The professional I was seeing was a little older than me and his parents were no longer alive. He said that in his experience the feelings people have toward their departed parents tended with time to give way to love. When I first heard it, I thought it was wishful thinking, but in fact, throughout the years after Mom and Dad left the planet, I revisited most of my life and made my peace with the past. I even discovered that the unrealistic conditions, the eccentricity, and the lack of objectivity of my upbringing, by allowing me to lead a contemplative, introspective life, is the source of my highest values. I found myself able to evaluate Mom and Dad with objectivity and be grateful they were who they were.

Mother and Father devoted to art because they could afford not having to turn their work into a remunerated profession, by living off the small rent of an old apartment Father had. My siblings and I inherited their artistic gifts, and they always expected us to be creative with anything we did, like making drawings inspired by the movies we were taken to watch, keeping journals to register and reflect on our life, practice musical instruments, and enter art contests. But when we happened to win the prize of a contest, which was in general a trip to Europe, they would decide we should let go of it to whoever came in second. The main reason was the fact that our family name was connected with the wealth of Grandfather, and the artistic, intellectual environment, which was mostly leftist, should think we could afford traveling without having to win any prize and take the opportunity from others. Mom and Dad thought the jury and contestants would be bent out of shape, like it happened when she herself won a first place and had to take the case to court in order to receive the scholarship to France promised to the winner.

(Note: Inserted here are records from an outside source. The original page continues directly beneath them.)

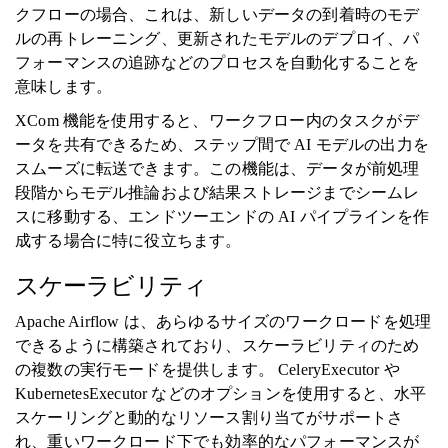
クフローの場合、これは、新しいデータの到着時のモデ
ルの再トレーニング、更新されたモデルのデプロイ、パ
フォーマンスの追跡などのプロセスを自動化することを
意味します。
XCom 機能を使用すると、ワークフロー内のタスクがデ
ータを共有できるため、ステップ間で AI モデルの出力を
スムーズに転送できます。この機能は、データが前処理
段階からモデル推論および結果ストレージまでシームレ
スに移動する、エンドツーエンドの AI パイプラインを作
成する場合に特に役立ちます。
スケーラビリティ
Apache Airflow は、あらゆるサイズのワークロードを処理
できるように構築されており、スケーラビリティのため
の複数の実行モードを提供します。 CeleryExecutor や
KubernetesExecutor などのオプションを使用すると、水平
スケーリングと動的なリソース割り当てがサポートさ
れ、重いワークロード下でも効率的なパフォーマンスが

Despite Grandfather’s money, we were rather hard up, could not travel on our nickel, never understood the reason we were made to compete in art contests, and would have liked to go to Europe by our own merit. Adding to the incoherence of making us compete for nothing, our parents never sent us to any art schools to help us become professional artists. The unmentioned but sine qua non principle we lived by was art for art’s sake, art above usefulness, financial reward, or temporal goal — in one word, art in and by itself. We were brought up to be well rounded misfits.

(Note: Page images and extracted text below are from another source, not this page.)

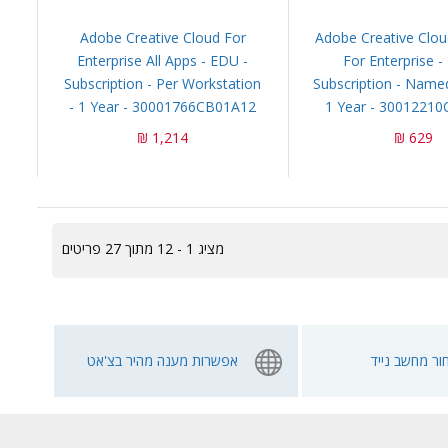
Adobe Creative Cloud For
Adobe Creative Clou
Enterprise All Apps - EDU -
For Enterprise -
Subscription - Per Workstation
Subscription - Named
- 1 Year - 30001766CB01A12
1 Year - 3001221
1,214 ₪
629 ₪
מציג 1 - 12 מתוך 27 פריטים
ור מחשב נייד
אפשרות מענה מהיר בצ'אט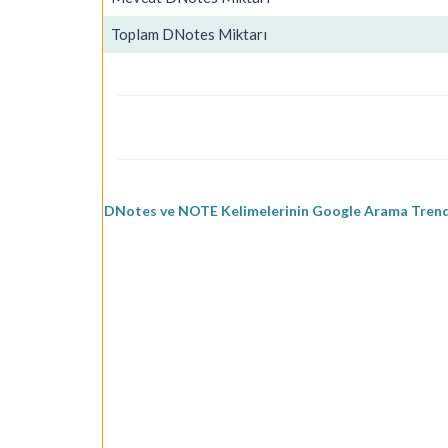
Toplam DNotes Miktarı
DNotes ve NOTE Kelimelerinin Google Arama Trendl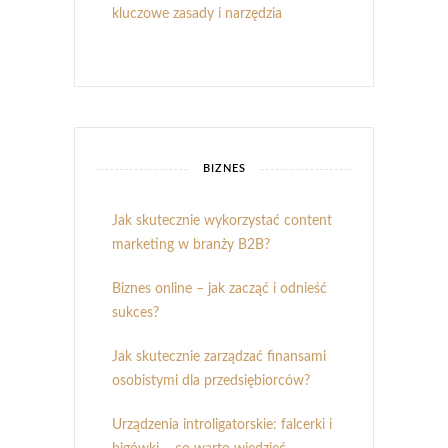
kluczowe zasady i narzędzia
BIZNES
Jak skutecznie wykorzystać content
marketing w branży B2B?
Biznes online – jak zacząć i odnieść
sukces?
Jak skutecznie zarządzać finansami
osobistymi dla przedsiębiorców?
Urządzenia introligatorskie: falcerki i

Mom and Dad were contradictory, and if they agreed on keeping us from the world, they looked at life in opposite ways. Mother found magic in our poetic vision of reality, developed our imagination of mythical beings, and believed there was much more to see than what is available to one’s eyes. But Dad thought he was in charge of showing everybody he cared for, that life, for those who have enough guts to take it, is a bleak and absurd final stop. But despite the conflict of his professed atheism with Mother’s faith, both of them made us aware of the sacredness of creation.

I am grateful to God for having had a mother and a father that messaged to us, even though holding opposing views of mostly everything and coming to very few agreements, the reality of uncompromising respect. For their transmitting, regardless of their verbal beliefs, the existence of Soul.

I give thanks to God for their having always placed the value of their actions in the actions themselves, rather than in the ends to be achieved by them; for them having been incapable to “use” the present for the sake of the future, even if that didn’t make them the most grounded people; for their never lying to make things easier for themselves but only to keep from hurting others. I am grateful for their never thinking they deserved to be bowed down to, and neither bowed to anybody else; for their being horrible at thinking of money, let alone making it.

I thank God my parents were always ready to learn something new and barely cared for the image they gave to other people. I am grateful they were far from traditional “role models,” but could oblige values that lay beyond usefulness, temporality, and self-interest.

Last but not least, I am thankful that they were, in a few words, in touch with the dignity inherent to every being.